Saved entries
******************************
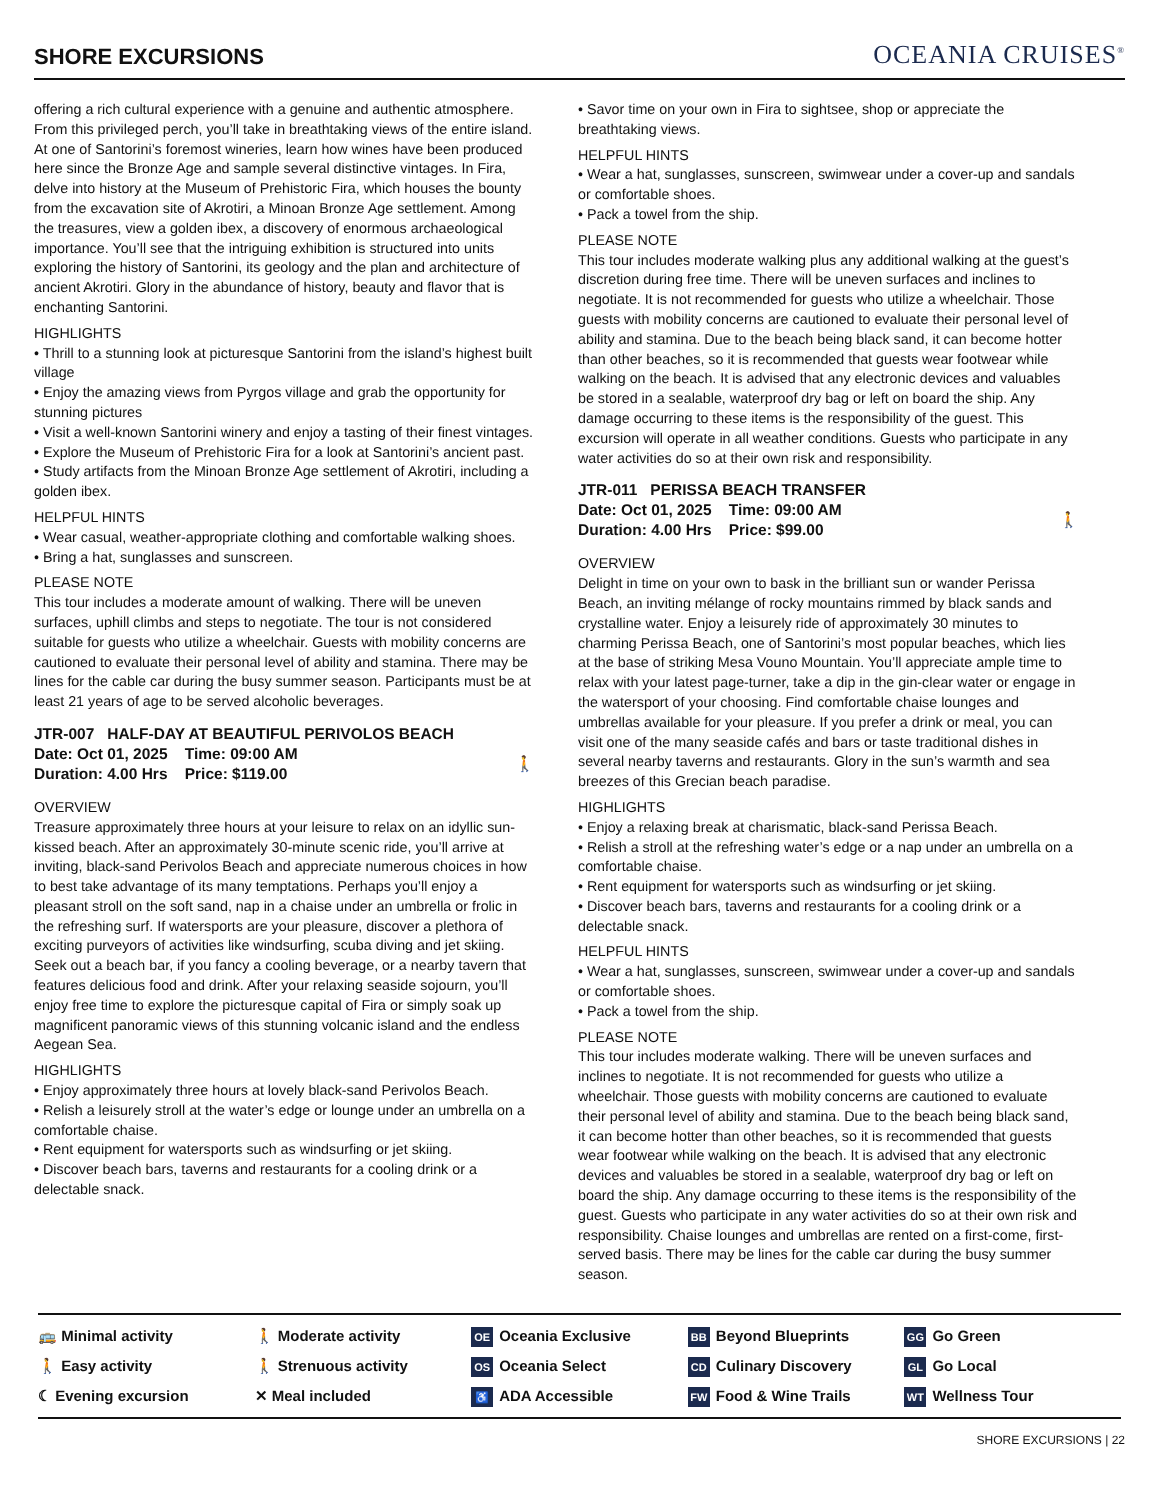SHORE EXCURSIONS
OCEANIA CRUISES<sup>®</sup>
offering a rich cultural experience with a genuine and authentic atmosphere. From this privileged perch, you’ll take in breathtaking views of the entire island. At one of Santorini’s foremost wineries, learn how wines have been produced here since the Bronze Age and sample several distinctive vintages. In Fira, delve into history at the Museum of Prehistoric Fira, which houses the bounty from the excavation site of Akrotiri, a Minoan Bronze Age settlement. Among the treasures, view a golden ibex, a discovery of enormous archaeological importance. You’ll see that the intriguing exhibition is structured into units exploring the history of Santorini, its geology and the plan and architecture of ancient Akrotiri. Glory in the abundance of history, beauty and flavor that is enchanting Santorini.
HIGHLIGHTS
• Thrill to a stunning look at picturesque Santorini from the island’s highest built village
• Enjoy the amazing views from Pyrgos village and grab the opportunity for stunning pictures
• Visit a well-known Santorini winery and enjoy a tasting of their finest vintages.
• Explore the Museum of Prehistoric Fira for a look at Santorini’s ancient past.
• Study artifacts from the Minoan Bronze Age settlement of Akrotiri, including a golden ibex.
HELPFUL HINTS
• Wear casual, weather-appropriate clothing and comfortable walking shoes.
• Bring a hat, sunglasses and sunscreen.
PLEASE NOTE
This tour includes a moderate amount of walking. There will be uneven surfaces, uphill climbs and steps to negotiate. The tour is not considered suitable for guests who utilize a wheelchair. Guests with mobility concerns are cautioned to evaluate their personal level of ability and stamina. There may be lines for the cable car during the busy summer season. Participants must be at least 21 years of age to be served alcoholic beverages.
JTR-007 HALF-DAY AT BEAUTIFUL PERIVOLOS BEACH
Date: Oct 01, 2025 Time: 09:00 AM
Duration: 4.00 Hrs Price: $119.00 🚶
OVERVIEW
Treasure approximately three hours at your leisure to relax on an idyllic sun-kissed beach. After an approximately 30-minute scenic ride, you’ll arrive at inviting, black-sand Perivolos Beach and appreciate numerous choices in how to best take advantage of its many temptations. Perhaps you’ll enjoy a pleasant stroll on the soft sand, nap in a chaise under an umbrella or frolic in the refreshing surf. If watersports are your pleasure, discover a plethora of exciting purveyors of activities like windsurfing, scuba diving and jet skiing. Seek out a beach bar, if you fancy a cooling beverage, or a nearby tavern that features delicious food and drink. After your relaxing seaside sojourn, you’ll enjoy free time to explore the picturesque capital of Fira or simply soak up magnificent panoramic views of this stunning volcanic island and the endless Aegean Sea.
HIGHLIGHTS
• Enjoy approximately three hours at lovely black-sand Perivolos Beach.
• Relish a leisurely stroll at the water’s edge or lounge under an umbrella on a comfortable chaise.
• Rent equipment for watersports such as windsurfing or jet skiing.
• Discover beach bars, taverns and restaurants for a cooling drink or a delectable snack.
• Savor time on your own in Fira to sightsee, shop or appreciate the breathtaking views.
HELPFUL HINTS
• Wear a hat, sunglasses, sunscreen, swimwear under a cover-up and sandals or comfortable shoes.
• Pack a towel from the ship.
PLEASE NOTE
This tour includes moderate walking plus any additional walking at the guest’s discretion during free time. There will be uneven surfaces and inclines to negotiate. It is not recommended for guests who utilize a wheelchair. Those guests with mobility concerns are cautioned to evaluate their personal level of ability and stamina. Due to the beach being black sand, it can become hotter than other beaches, so it is recommended that guests wear footwear while walking on the beach. It is advised that any electronic devices and valuables be stored in a sealable, waterproof dry bag or left on board the ship. Any damage occurring to these items is the responsibility of the guest. This excursion will operate in all weather conditions. Guests who participate in any water activities do so at their own risk and responsibility.
JTR-011 PERISSA BEACH TRANSFER
Date: Oct 01, 2025 Time: 09:00 AM
Duration: 4.00 Hrs Price: $99.00 🚶
OVERVIEW
Delight in time on your own to bask in the brilliant sun or wander Perissa Beach, an inviting mélange of rocky mountains rimmed by black sands and crystalline water. Enjoy a leisurely ride of approximately 30 minutes to charming Perissa Beach, one of Santorini’s most popular beaches, which lies at the base of striking Mesa Vouno Mountain. You’ll appreciate ample time to relax with your latest page-turner, take a dip in the gin-clear water or engage in the watersport of your choosing. Find comfortable chaise lounges and umbrellas available for your pleasure. If you prefer a drink or meal, you can visit one of the many seaside cafés and bars or taste traditional dishes in several nearby taverns and restaurants. Glory in the sun’s warmth and sea breezes of this Grecian beach paradise.
HIGHLIGHTS
• Enjoy a relaxing break at charismatic, black-sand Perissa Beach.
• Relish a stroll at the refreshing water’s edge or a nap under an umbrella on a comfortable chaise.
• Rent equipment for watersports such as windsurfing or jet skiing.
• Discover beach bars, taverns and restaurants for a cooling drink or a delectable snack.
HELPFUL HINTS
• Wear a hat, sunglasses, sunscreen, swimwear under a cover-up and sandals or comfortable shoes.
• Pack a towel from the ship.
PLEASE NOTE
This tour includes moderate walking. There will be uneven surfaces and inclines to negotiate. It is not recommended for guests who utilize a wheelchair. Those guests with mobility concerns are cautioned to evaluate their personal level of ability and stamina. Due to the beach being black sand, it can become hotter than other beaches, so it is recommended that guests wear footwear while walking on the beach. It is advised that any electronic devices and valuables be stored in a sealable, waterproof dry bag or left on board the ship. Any damage occurring to these items is the responsibility of the guest. Guests who participate in any water activities do so at their own risk and responsibility. Chaise lounges and umbrellas are rented on a first-come, first-served basis. There may be lines for the cable car during the busy summer season.
🚌 Minimal activity
🚶 Easy activity
☾ Evening excursion
🚶 Moderate activity
🚶 Strenuous activity
✕ Meal included
OE Oceania Exclusive
OS Oceania Select
♿ ADA Accessible
BB Beyond Blueprints
CD Culinary Discovery
FW Food & Wine Trails
GG Go Green
GL Go Local
WT Wellness Tour
SHORE EXCURSIONS | 22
******************************
AIM OF THE EXERCISE
Print all of the data exactly, and do not carry over any pictures.

RESULT
SHORE EXCURSIONS
OCEANIA CRUISES<sup>®</sup>
offering a rich cultural experience with a genuine and authentic atmosphere. From this privileged perch, you’ll take in breathtaking views of the entire island. At one of Santorini’s foremost wineries, learn how wines have been produced here since the Bronze Age and sample several distinctive vintages. In Fira, delve into history at the Museum of Prehistoric Fira, which houses the bounty from the excavation site of Akrotiri, a Minoan Bronze Age settlement. Among the treasures, view a golden ibex, a discovery of enormous archaeological importance. You’ll see that the intriguing exhibition is structured into units exploring the history of Santorini, its geology and the plan and architecture of ancient Akrotiri. Glory in the abundance of history, beauty and flavor that is enchanting Santorini.
HIGHLIGHTS
• Thrill to a stunning look at picturesque Santorini from the island’s highest built village
• Enjoy the amazing views from Pyrgos village and grab the opportunity for stunning pictures
• Visit a well-known Santorini winery and enjoy a tasting of their finest vintages.
• Explore the Museum of Prehistoric Fira for a look at Santorini’s ancient past.
• Study artifacts from the Minoan Bronze Age settlement of Akrotiri, including a golden ibex.
HELPFUL HINTS
• Wear casual, weather-appropriate clothing and comfortable walking shoes.
• Bring a hat, sunglasses and sunscreen.
PLEASE NOTE
This tour includes a moderate amount of walking. There will be uneven surfaces, uphill climbs and steps to negotiate. The tour is not considered suitable for guests who utilize a wheelchair. Guests with mobility concerns are cautioned to evaluate their personal level of ability and stamina. There may be lines for the cable car during the busy summer season. Participants must be at least 21 years of age to be served alcoholic beverages.
JTR-007 HALF-DAY AT BEAUTIFUL PERIVOLOS BEACH
Date: Oct 01, 2025 Time: 09:00 AM
Duration: 4.00 Hrs Price: $119.00 🚶
OVERVIEW
Treasure approximately three hours at your leisure to relax on an idyllic sun-kissed beach. After an approximately 30-minute scenic ride, you’ll arrive at inviting, black-sand Perivolos Beach and appreciate numerous choices in how to best take advantage of its many temptations. Perhaps you’ll enjoy a pleasant stroll on the soft sand, nap in a chaise under an umbrella or frolic in the refreshing surf. If watersports are your pleasure, discover a plethora of exciting purveyors of activities like windsurfing, scuba diving and jet skiing. Seek out a beach bar, if you fancy a cooling beverage, or a nearby tavern that features delicious food and drink. After your relaxing seaside sojourn, you’ll enjoy free time to explore the picturesque capital of Fira or simply soak up magnificent panoramic views of this stunning volcanic island and the endless Aegean Sea.
HIGHLIGHTS
• Enjoy approximately three hours at lovely black-sand Perivolos Beach.
• Relish a leisurely stroll at the water’s edge or lounge under an umbrella on a comfortable chaise.
• Rent equipment for watersports such as windsurfing or jet skiing.
• Discover beach bars, taverns and restaurants for a cooling drink or a delectable snack.
• Savor time on your own in Fira to sightsee, shop or appreciate the breathtaking views.
HELPFUL HINTS
• Wear a hat, sunglasses, sunscreen, swimwear under a cover-up and sandals or comfortable shoes.
• Pack a towel from the ship.
PLEASE NOTE
This tour includes moderate walking plus any additional walking at the guest’s discretion during free time. There will be uneven surfaces and inclines to negotiate. It is not recommended for guests who utilize a wheelchair. Those guests with mobility concerns are cautioned to evaluate their personal level of ability and stamina. Due to the beach being black sand, it can become hotter than other beaches, so it is recommended that guests wear footwear while walking on the beach. It is advised that any electronic devices and valuables be stored in a sealable, waterproof dry bag or left on board the ship. Any damage occurring to these items is the responsibility of the guest. This excursion will operate in all weather conditions. Guests who participate in any water activities do so at their own risk and responsibility.
JTR-011 PERISSA BEACH TRANSFER
Date: Oct 01, 2025 Time: 09:00 AM
Duration: 4.00 Hrs Price: $99.00 🚶
OVERVIEW
Delight in time on your own to bask in the brilliant sun or wander Perissa Beach, an inviting mélange of rocky mountains rimmed by black sands and crystalline water. Enjoy a leisurely ride of approximately 30 minutes to charming Perissa Beach, one of Santorini’s most popular beaches, which lies at the base of striking Mesa Vouno Mountain. You’ll appreciate ample time to relax with your latest page-turner, take a dip in the gin-clear water or engage in the watersport of your choosing. Find comfortable chaise lounges and umbrellas available for your pleasure. If you prefer a drink or meal, you can visit one of the many seaside cafés and bars or taste traditional dishes in several nearby taverns and restaurants. Glory in the sun’s warmth and sea breezes of this Grecian beach paradise.
HIGHLIGHTS
• Enjoy a relaxing break at charismatic, black-sand Perissa Beach.
• Relish a stroll at the refreshing water’s edge or a nap under an umbrella on a comfortable chaise.
• Rent equipment for watersports such as windsurfing or jet skiing.
• Discover beach bars, taverns and restaurants for a cooling drink or a delectable snack.
HELPFUL HINTS
• Wear a hat, sunglasses, sunscreen, swimwear under a cover-up and sandals or comfortable shoes.
• Pack a towel from the ship.
PLEASE NOTE
This tour includes moderate walking. There will be uneven surfaces and inclines to negotiate. It is not recommended for guests who utilize a wheelchair. Those guests with mobility concerns are cautioned to evaluate their personal level of ability and stamina. Due to the beach being black sand, it can become hotter than other beaches, so it is recommended that guests wear footwear while walking on the beach. It is advised that any electronic devices and valuables be stored in a sealable, waterproof dry bag or left on board the ship. Any damage occurring to these items is the responsibility of the guest. Guests who participate in any water activities do so at their own risk and responsibility. Chaise lounges and umbrellas are rented on a first-come, first-served basis. There may be lines for the cable car during the busy summer season.
🚌 Minimal activity
🚶 Easy activity
☾ Evening excursion
🚶 Moderate activity
🚶 Strenuous activity
✕ Meal included
OE Oceania Exclusive
OS Oceania Select
♿ ADA Accessible
BB Beyond Blueprints
CD Culinary Discovery
FW Food & Wine Trails
GG Go Green
GL Go Local
WT Wellness Tour
SHORE EXCURSIONS | 22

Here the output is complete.